I've posted a full account of the trip at Grand Canyon 2009. I've also posted comments at hshipman. But I've been struggling with what to post here. Not that there aren't dozens of stories about geology and beaches and shorelines -- it's just that it's been hard to sort through it all. Too much material; too few summer evenings since we got back (four weeks tonight).

At Lee's Ferry, the Colorado emerges from the Mesozoic rocks of Glen Canyon. The river briefly runs across the Permian Kaibab Limestone, loading up on rubber rafts and maybe a little sediment from the Paria River, and then quickly begins to carve downward into the Paleozoic rocks that form Marble and Grand Canyons. By the time we float under Navajo Bridge a few miles downstream, we have already dropped down through the Kaibab and the Toroweap formations and are beginning to see the cross-bedded dunes at the top of the Coconino sandstone. Right now these rock cliffs (470' at the bridge) are impressive, but in a few days, they will be only thin bands many thousands of feet above us at the canyons edge. The Kaibab forms the rim of the Grand Canyon.
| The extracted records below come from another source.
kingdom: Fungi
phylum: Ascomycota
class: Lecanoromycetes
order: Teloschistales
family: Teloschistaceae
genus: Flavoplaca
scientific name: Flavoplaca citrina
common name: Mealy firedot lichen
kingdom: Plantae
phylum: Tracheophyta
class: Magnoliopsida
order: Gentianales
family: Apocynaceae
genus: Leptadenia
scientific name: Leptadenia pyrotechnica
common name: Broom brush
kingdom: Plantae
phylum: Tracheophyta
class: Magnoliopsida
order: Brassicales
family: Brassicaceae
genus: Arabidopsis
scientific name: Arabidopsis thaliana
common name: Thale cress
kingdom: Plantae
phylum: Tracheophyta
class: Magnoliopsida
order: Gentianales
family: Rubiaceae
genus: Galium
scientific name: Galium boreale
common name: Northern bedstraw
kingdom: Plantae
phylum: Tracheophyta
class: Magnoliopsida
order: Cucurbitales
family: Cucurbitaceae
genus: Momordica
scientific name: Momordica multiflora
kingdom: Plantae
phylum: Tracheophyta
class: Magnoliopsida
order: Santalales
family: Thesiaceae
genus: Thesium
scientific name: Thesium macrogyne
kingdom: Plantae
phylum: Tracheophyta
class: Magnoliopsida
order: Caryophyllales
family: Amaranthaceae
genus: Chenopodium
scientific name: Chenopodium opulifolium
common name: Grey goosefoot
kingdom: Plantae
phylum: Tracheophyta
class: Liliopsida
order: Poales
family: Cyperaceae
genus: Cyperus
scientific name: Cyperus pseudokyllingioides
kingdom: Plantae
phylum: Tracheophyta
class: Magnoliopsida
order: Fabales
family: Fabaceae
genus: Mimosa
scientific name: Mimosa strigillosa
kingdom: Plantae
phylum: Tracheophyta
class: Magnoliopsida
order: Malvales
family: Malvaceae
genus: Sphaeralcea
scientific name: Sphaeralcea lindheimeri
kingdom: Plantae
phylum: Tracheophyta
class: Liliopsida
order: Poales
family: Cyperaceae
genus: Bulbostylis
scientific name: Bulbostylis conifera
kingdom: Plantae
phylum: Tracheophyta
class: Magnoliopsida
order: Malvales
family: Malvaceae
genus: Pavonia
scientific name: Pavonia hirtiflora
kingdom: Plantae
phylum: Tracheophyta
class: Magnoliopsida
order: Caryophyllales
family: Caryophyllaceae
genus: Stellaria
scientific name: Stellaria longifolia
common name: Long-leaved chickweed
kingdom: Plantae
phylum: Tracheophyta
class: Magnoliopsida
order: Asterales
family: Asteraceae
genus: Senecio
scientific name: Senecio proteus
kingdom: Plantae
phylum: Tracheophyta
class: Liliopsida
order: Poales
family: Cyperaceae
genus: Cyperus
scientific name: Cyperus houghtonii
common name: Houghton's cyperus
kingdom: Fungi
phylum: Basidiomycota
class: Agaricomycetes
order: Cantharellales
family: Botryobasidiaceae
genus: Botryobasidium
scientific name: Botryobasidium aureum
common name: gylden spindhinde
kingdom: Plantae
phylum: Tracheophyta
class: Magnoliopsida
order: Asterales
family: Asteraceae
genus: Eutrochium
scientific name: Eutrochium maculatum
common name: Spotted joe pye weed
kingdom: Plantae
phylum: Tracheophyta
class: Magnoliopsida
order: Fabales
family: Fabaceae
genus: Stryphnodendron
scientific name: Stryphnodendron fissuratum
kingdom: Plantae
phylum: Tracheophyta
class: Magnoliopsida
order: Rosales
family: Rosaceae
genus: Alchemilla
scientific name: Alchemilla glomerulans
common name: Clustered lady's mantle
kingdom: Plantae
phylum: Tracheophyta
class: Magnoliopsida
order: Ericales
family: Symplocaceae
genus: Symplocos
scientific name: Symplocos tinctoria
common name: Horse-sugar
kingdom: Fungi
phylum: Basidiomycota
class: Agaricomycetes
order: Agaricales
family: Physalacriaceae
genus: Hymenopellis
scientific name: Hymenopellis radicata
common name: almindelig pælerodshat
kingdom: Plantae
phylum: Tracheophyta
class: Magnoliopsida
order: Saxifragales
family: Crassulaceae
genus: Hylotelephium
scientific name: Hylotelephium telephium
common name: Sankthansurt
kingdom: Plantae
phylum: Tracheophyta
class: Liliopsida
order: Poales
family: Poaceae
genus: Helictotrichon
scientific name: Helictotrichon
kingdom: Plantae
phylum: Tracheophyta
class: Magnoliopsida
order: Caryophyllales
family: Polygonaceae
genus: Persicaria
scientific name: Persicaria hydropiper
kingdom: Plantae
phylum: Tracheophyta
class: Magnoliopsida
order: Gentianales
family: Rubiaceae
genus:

The river runs clear at Lee's Ferry, since the load of sediment it carried from the Rocky Mountains has settled out at the upper end of Lake Powell. It runs cold, since the flow through the dam taps the deeper waters of the reservoir. And it runs regularly, since the dam allows no more and no less water to flow than dictated by the Colorado River Compact and the air conditioning needs of Phoenix.